> Work instructions
Count the lines in the material below that contain the string "left", treating uppercase and lowercase letters as different, and reply with only that number.

::: Items

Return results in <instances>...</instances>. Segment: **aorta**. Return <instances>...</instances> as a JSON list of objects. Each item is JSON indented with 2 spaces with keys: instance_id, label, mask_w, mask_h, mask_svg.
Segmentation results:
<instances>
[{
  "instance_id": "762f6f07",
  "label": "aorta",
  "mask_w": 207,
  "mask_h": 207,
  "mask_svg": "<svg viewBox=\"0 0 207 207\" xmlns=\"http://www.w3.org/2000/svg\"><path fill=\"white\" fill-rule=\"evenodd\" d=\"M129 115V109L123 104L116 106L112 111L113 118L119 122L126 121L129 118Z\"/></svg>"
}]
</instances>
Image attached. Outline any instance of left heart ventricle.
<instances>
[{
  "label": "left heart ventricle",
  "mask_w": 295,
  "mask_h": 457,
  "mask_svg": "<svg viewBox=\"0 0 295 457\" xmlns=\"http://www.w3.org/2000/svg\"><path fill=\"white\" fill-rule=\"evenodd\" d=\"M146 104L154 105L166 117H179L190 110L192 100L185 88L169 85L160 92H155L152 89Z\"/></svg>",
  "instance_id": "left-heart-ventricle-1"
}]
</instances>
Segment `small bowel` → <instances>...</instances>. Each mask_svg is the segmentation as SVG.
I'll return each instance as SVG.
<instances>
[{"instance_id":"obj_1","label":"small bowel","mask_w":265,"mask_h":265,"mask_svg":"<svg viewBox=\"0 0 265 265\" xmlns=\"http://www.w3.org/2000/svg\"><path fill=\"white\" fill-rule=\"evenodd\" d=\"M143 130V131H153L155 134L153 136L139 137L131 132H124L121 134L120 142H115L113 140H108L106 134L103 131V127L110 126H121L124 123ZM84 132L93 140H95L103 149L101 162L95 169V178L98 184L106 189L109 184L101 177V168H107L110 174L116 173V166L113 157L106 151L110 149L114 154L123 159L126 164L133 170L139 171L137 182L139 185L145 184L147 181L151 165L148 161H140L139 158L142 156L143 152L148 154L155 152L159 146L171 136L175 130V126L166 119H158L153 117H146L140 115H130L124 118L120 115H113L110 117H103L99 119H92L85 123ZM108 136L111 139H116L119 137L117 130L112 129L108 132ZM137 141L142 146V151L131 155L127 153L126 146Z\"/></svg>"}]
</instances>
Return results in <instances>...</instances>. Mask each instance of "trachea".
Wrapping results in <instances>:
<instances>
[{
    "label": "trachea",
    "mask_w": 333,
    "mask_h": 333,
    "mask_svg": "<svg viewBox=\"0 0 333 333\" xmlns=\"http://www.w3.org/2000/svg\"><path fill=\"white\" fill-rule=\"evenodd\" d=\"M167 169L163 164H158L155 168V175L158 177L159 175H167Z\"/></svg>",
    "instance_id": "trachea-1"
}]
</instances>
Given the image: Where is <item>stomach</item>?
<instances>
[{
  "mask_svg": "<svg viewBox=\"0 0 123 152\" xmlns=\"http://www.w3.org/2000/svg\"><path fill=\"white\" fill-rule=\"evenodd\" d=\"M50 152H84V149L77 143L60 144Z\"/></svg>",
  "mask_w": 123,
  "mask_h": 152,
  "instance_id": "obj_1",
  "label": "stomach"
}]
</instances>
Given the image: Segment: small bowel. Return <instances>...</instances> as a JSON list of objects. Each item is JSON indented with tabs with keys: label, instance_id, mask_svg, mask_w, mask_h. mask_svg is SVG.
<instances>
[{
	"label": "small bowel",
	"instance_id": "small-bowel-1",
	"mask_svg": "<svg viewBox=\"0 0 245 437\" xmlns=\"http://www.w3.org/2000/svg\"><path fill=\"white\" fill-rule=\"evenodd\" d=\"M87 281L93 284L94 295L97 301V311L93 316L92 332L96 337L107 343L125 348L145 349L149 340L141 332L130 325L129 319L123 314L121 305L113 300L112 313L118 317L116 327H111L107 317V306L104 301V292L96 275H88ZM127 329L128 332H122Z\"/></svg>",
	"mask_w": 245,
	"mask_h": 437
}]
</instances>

::::::

> Solution to the exercise
3